Top of Input for this task

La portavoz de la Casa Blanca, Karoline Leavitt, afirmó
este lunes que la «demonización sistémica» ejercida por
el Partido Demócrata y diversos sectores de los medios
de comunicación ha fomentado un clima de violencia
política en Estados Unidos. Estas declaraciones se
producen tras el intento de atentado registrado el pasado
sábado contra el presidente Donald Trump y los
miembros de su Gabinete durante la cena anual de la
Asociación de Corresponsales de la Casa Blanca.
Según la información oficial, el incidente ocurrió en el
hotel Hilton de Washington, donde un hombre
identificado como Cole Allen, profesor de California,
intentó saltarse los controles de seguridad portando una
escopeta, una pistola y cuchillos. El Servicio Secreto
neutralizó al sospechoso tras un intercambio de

Bottom of Input for this task

◆ **What is required**
Write out each line exactly, beginning at the one with "escopeta, una pistola" and ending at the final line of the records above, with nothing added.

◆ **Result of this task**
escopeta, una pistola y cuchillos. El Servicio Secreto
neutralizó al sospechoso tras un intercambio de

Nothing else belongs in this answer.